***** Supplied data *****

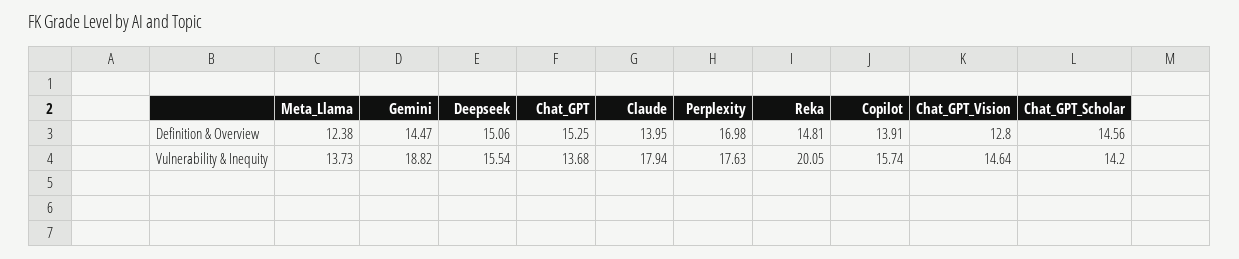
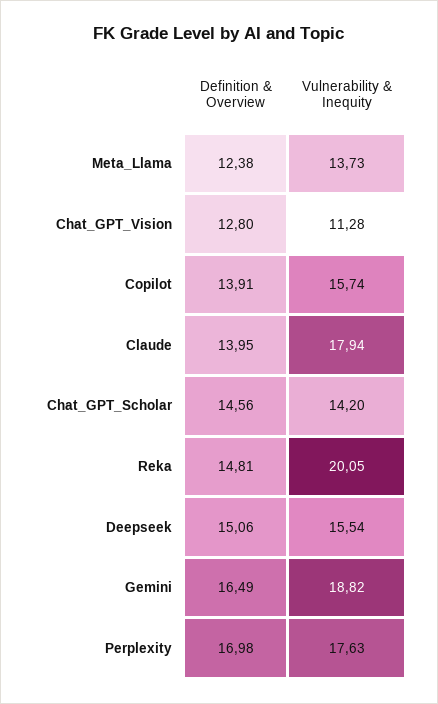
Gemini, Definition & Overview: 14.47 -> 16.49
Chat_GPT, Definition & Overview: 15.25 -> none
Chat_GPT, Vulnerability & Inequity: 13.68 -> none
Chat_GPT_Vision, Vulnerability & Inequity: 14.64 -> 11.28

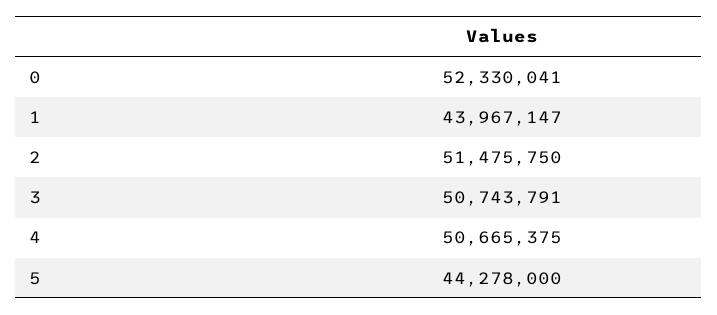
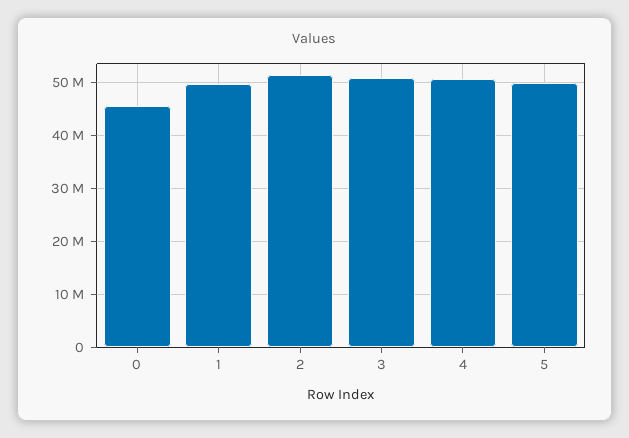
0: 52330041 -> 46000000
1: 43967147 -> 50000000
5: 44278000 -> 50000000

*****

▶ **Task goal**
Give the entries above again exactly, minus their pictures.

▶ **Result of the exercise**
Gemini, Definition & Overview: 14.47 -> 16.49
Chat_GPT, Definition & Overview: 15.25 -> none
Chat_GPT, Vulnerability & Inequity: 13.68 -> none
Chat_GPT_Vision, Vulnerability & Inequity: 14.64 -> 11.28

0: 52330041 -> 46000000
1: 43967147 -> 50000000
5: 44278000 -> 50000000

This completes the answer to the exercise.